Abandoning all pretense, Darren swept Kyle aside with one powerful shove that lifted him off his feet and sent him crashing into the wall, where he stayed, wheezing at the force of the impact. In another moment, I knew, Darren would set his sights on me. Or worse—Alexa, Sebastian, and the precious blood I had collected. I had to get him out of the room.

I vaulted over Sebastian’s bed, marshalling every ounce of strength and speed at my disposal, and barreled into Darren. When I made contact, I wrapped my arms around his thick waist and forced him out into the hallway.
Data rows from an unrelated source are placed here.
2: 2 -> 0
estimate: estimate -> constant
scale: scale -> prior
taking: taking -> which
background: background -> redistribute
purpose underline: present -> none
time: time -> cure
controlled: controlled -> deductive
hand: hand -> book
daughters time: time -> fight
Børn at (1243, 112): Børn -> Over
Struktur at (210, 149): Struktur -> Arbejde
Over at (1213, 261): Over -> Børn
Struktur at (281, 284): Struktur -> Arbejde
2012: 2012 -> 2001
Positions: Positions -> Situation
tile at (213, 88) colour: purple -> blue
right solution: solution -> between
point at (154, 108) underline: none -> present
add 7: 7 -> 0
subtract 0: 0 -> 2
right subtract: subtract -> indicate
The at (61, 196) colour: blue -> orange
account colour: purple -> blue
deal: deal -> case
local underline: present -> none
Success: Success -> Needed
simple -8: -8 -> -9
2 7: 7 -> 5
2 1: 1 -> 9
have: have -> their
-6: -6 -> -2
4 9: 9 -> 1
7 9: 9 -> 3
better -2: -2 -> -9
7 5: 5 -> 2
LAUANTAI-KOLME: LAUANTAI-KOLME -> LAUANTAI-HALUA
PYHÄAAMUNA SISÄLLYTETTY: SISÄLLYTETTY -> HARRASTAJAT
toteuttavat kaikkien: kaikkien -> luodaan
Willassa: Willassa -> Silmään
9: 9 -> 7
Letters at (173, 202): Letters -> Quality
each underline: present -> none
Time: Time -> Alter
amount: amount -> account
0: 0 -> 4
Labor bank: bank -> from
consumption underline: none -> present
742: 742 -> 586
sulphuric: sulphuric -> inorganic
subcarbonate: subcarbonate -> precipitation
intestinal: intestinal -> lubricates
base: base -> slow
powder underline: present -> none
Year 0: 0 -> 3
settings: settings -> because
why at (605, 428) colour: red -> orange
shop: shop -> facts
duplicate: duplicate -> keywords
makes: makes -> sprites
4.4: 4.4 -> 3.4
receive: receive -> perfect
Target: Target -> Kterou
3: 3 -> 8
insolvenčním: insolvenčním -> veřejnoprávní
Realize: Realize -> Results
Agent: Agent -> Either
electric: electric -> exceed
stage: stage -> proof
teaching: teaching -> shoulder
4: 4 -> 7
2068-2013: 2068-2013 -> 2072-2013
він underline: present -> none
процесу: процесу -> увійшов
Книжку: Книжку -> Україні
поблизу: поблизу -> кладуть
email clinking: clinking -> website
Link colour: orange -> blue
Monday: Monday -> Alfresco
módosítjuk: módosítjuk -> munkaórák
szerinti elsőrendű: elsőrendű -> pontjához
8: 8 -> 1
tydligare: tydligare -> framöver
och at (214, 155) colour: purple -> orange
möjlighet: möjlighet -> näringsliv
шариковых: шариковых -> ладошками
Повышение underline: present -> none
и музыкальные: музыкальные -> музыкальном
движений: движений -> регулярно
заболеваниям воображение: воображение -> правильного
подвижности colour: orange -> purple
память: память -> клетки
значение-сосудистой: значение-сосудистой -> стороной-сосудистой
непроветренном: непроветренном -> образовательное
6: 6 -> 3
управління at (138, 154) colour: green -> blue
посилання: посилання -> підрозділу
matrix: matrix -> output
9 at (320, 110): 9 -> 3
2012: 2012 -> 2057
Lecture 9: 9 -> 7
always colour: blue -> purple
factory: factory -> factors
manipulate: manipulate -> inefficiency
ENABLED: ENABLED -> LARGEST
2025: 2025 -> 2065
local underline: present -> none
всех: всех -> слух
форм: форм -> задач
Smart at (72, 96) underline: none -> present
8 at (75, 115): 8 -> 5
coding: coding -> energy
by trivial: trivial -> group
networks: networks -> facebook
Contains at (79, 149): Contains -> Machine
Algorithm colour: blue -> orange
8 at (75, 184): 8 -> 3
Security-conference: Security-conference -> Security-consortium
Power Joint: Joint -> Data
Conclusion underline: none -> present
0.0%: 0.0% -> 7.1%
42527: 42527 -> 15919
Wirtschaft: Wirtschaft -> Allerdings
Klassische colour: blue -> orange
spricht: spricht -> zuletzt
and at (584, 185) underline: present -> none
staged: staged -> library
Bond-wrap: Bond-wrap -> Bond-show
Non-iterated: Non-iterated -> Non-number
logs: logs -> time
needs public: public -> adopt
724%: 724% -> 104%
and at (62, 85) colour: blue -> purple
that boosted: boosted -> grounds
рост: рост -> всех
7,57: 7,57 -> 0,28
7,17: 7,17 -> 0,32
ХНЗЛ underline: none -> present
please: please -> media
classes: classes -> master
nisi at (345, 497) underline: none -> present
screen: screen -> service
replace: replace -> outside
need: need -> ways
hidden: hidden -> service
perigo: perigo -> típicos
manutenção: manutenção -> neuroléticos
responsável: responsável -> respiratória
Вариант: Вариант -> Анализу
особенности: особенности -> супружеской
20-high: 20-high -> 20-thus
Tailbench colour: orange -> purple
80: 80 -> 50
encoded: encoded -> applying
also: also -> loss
Sebastian’s monitor erupted into shrill alarm, and I had a split second in which to wonder whether he and Alexa could sense Darren’s presence, before I was preoccupied with defending myself.

“Get that needle out of Alexa’s arm!” I shouted to Kyle, then slammed the door shut in the process of dodging Darren’s heavy fist. But his next punch was already incoming and caught me squarely in the stomach. My breath left me all at once, and I barely evaded being put into a headlock.